## Problem description
How many lines in the records below contain "cittadini"? Answer with the number alone.

## Data provided

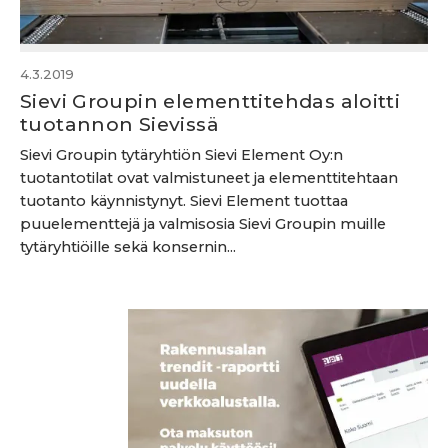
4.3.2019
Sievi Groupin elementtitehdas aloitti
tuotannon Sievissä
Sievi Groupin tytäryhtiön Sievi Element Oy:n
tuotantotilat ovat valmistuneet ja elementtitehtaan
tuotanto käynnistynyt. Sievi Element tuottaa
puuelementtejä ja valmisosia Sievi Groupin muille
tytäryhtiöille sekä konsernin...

==

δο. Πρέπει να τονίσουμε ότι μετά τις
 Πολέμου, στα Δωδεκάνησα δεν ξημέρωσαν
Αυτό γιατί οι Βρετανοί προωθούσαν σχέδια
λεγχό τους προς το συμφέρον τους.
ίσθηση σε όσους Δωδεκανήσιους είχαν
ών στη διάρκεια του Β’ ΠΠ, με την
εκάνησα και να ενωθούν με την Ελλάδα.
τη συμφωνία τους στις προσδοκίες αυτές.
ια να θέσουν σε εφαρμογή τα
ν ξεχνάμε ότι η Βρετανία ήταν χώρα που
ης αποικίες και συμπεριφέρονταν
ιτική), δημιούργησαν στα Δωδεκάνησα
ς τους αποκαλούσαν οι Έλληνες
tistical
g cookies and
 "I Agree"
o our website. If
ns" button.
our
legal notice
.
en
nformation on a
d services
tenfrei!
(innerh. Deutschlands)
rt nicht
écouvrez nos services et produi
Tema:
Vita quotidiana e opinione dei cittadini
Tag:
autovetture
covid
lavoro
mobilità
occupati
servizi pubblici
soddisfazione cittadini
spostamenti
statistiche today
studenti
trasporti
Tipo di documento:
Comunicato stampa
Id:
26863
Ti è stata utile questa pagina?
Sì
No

## Task output
2